Latest gdb important milestone

Grey-bearded debugger offers plenty

By Cameron Laird  3 comments

GNU released gdb 7.0 at the beginning of the month. This is an important milestone for all of us.

It's important for several reasons, even if you rarely use debuggers (as I do, on current projects), work mostly in high-level languages (as I do) and/or Java, are so unfamiliar with gdb that you don't know where to begin with it, or use gdb so much and so instinctively that you don't need for it to change. As we'll see over the next few installments of "Smart Development", Version 7.0 is a great time to learn gdb.

Even if you don't touch gdb directly, it affects your world. Just as you benefit from open-source even without reading the source (through the social guarantees of security, for example), your development environment is a healthier one when you know you can put your hands on a reliable, highly-portable, very powerful debugger if you get into trouble.

"How did I get here?"

'Ever been in a debugging session, and realized, "Uh-oh: I needed to pause ten steps earlier; how am I going to find out what the variables were?" You're not alone. With 7.0, gdb fully supports "reverse execution" or "reverse debugging"): you can back your program up. gdb gives all the usual control over reverse execution: you can single-step, you can step either into subroutines or over them--backwards--you can back up until you reach a breakpoint, and so on.

That's not all. 7.0 also makes it easy to record and playback a session. This gives you both the opportunity to read the log, to learn what you did to arrive at your location, and also to retrace some or all of your path.

Moreover, you can script gdb's capabilities with Python, now. If you need to look at the contents of a complicated data structure through time, during the execution of your application, you now can code in high-level Python a little report that understands how to display the content usefully, then invoke that function during your session. Script it once, and you never again have to slow down to figure out the keystrokes to look at the contents of the location addressed by the third element of the content of ...

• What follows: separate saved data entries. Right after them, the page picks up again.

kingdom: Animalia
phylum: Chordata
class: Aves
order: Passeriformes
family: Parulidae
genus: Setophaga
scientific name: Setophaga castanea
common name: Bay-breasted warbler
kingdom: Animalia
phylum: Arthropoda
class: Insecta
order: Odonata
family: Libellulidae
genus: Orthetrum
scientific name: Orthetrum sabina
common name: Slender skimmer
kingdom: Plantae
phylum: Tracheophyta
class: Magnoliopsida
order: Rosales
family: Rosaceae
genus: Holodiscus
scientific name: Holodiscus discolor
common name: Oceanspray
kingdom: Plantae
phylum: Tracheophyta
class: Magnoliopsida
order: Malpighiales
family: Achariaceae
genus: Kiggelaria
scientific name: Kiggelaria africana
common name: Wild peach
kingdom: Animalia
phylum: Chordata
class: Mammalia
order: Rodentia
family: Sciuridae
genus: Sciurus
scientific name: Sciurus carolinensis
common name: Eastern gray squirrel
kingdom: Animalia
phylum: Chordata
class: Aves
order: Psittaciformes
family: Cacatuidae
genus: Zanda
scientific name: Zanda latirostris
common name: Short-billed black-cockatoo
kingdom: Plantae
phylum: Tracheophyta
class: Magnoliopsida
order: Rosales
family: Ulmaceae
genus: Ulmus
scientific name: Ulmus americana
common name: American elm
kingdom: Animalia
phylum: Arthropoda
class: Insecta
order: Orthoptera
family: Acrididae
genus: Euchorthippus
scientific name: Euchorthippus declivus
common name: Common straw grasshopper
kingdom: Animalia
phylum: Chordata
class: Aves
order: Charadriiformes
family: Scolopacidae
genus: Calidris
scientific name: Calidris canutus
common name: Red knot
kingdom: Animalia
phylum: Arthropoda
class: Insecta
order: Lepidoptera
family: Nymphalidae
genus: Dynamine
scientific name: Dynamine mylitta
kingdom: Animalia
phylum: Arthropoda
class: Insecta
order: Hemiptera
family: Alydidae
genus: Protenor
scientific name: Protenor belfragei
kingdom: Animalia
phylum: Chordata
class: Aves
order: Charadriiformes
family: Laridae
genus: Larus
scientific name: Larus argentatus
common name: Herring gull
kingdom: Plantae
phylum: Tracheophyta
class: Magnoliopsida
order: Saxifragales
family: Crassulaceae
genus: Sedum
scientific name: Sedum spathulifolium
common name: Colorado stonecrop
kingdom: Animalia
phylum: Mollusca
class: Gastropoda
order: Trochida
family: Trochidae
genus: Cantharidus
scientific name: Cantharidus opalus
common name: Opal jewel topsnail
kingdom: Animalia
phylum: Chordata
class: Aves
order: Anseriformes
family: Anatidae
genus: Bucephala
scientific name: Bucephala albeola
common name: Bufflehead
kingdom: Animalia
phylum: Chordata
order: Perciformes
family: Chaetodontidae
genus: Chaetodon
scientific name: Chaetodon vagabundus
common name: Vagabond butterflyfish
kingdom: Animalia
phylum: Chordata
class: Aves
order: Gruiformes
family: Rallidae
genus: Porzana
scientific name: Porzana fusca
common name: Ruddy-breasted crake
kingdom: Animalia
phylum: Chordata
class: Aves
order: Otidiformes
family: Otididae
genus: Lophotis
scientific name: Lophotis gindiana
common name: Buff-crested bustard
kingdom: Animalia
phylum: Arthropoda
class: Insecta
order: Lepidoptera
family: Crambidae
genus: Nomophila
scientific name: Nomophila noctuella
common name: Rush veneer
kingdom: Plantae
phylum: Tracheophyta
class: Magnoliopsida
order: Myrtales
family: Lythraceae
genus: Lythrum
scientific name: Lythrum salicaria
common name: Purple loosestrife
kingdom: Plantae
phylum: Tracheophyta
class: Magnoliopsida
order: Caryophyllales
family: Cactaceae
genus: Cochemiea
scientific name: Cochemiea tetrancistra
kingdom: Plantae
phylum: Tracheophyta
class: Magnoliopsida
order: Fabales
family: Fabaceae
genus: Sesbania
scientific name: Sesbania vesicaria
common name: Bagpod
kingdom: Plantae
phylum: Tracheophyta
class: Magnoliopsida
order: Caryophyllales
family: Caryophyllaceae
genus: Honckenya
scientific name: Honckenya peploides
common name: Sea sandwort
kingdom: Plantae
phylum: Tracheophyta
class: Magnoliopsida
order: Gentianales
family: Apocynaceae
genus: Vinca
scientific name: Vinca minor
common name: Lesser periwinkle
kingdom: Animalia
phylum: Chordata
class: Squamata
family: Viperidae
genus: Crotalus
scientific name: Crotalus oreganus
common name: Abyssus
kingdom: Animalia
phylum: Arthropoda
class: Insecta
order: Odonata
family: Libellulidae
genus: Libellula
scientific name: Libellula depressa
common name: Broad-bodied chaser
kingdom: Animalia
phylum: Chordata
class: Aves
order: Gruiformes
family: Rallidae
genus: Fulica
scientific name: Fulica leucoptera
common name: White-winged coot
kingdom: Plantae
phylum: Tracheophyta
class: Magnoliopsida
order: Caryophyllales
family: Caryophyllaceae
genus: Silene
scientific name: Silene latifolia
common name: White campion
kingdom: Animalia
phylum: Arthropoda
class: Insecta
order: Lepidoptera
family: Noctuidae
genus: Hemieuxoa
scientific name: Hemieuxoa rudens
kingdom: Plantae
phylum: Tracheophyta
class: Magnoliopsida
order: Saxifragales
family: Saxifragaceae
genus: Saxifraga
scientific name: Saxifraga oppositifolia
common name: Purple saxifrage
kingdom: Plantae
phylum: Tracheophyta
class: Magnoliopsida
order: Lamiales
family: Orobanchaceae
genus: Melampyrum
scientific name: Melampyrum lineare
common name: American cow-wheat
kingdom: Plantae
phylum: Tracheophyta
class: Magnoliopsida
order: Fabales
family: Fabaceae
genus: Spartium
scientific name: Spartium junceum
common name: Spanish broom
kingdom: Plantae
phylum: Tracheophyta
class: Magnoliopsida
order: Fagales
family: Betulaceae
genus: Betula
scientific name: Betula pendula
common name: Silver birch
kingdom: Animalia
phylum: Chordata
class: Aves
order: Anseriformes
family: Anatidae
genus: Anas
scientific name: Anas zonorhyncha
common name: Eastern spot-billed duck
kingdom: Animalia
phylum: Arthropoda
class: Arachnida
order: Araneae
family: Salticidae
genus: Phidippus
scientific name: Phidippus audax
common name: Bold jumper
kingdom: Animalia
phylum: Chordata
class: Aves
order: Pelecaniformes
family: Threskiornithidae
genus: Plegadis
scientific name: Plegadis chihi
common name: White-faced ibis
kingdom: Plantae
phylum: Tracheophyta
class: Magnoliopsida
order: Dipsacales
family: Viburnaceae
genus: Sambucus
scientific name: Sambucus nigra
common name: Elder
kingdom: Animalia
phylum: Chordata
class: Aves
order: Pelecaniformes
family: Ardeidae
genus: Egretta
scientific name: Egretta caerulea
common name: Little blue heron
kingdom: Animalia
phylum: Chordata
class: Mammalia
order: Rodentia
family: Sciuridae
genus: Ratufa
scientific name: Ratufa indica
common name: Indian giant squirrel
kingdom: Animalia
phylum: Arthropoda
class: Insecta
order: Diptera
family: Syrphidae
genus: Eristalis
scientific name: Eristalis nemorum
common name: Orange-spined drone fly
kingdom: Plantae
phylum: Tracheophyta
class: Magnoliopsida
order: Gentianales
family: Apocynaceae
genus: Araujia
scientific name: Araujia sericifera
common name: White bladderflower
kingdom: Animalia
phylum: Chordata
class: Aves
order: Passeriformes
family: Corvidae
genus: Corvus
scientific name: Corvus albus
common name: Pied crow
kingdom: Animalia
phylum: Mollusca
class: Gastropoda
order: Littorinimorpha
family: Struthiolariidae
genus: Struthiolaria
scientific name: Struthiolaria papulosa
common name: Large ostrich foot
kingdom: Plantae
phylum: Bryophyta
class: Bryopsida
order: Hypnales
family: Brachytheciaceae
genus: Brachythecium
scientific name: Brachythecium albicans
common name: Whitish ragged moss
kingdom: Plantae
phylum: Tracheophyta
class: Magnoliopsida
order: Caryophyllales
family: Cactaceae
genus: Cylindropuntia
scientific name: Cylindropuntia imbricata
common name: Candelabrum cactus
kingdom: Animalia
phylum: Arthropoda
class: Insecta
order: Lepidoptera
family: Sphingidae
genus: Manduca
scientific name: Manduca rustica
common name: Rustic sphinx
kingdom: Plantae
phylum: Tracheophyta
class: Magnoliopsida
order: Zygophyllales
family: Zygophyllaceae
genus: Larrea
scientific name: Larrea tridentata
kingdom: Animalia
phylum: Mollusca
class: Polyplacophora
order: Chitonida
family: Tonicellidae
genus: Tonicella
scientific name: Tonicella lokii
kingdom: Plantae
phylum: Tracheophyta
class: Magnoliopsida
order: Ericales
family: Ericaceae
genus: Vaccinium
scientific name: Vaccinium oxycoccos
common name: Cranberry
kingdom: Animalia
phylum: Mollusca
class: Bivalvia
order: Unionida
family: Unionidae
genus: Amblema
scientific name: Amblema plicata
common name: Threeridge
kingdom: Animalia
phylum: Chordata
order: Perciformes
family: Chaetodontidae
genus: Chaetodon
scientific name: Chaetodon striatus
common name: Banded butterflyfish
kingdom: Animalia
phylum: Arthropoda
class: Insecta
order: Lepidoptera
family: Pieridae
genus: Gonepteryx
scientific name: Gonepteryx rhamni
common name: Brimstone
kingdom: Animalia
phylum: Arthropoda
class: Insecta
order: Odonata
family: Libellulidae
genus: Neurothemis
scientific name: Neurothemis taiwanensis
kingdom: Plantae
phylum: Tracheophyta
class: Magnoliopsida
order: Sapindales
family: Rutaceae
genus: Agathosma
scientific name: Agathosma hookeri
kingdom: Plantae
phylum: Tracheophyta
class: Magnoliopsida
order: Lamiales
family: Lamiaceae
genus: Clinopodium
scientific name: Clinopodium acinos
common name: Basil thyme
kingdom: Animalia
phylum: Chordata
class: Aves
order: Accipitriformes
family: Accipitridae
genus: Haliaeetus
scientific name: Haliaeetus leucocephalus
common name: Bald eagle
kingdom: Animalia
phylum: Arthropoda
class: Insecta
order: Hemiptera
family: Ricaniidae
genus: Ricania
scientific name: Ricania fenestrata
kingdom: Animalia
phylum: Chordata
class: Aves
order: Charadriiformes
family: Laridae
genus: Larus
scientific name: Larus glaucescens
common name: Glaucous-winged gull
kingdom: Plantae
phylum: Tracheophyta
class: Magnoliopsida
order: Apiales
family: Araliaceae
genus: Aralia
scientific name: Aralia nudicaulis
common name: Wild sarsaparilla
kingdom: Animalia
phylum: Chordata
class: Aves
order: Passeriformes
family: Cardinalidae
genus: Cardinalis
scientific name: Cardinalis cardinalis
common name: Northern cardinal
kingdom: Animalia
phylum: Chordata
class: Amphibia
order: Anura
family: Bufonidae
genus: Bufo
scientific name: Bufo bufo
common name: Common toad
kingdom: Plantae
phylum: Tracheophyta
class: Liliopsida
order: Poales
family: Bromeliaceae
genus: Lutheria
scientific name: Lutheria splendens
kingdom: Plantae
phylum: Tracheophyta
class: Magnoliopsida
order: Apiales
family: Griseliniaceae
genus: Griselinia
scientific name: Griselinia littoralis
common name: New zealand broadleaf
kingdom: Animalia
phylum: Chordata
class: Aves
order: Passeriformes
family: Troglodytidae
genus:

This is only a fraction of what 7.0 provides. I'll follow up throughout the week with more examples of how slick gdb has become.

3 comments

    Anonymous 2 years ago
    An alternative to an excellent debugger is excellent design derived from outstanding requirements. The better these are the less likely a debugger needs to be invoked. IMHO many of the root-causes have been distilled down to issues in design or requirements. Any debuggers available for these two important phases....?
    claird
    claird 2 years ago in reply to Anonymous

    Yes and no. No, there aren't executable debuggers for the overwhelming majority of "requirements" and "designs". Yes, though, there's a vast literature on techniques to formalize and automate analysis and design.

    Thanks for raising the question. I'll make a point of covering it in more detail in November 2009. For now, I'll simply offer the tip that the smartest single thing I know to do is to bring in testers and documenters as early in a development cycle as possible. Applications that can't be verified or explained ... well, that stacks the odds against success.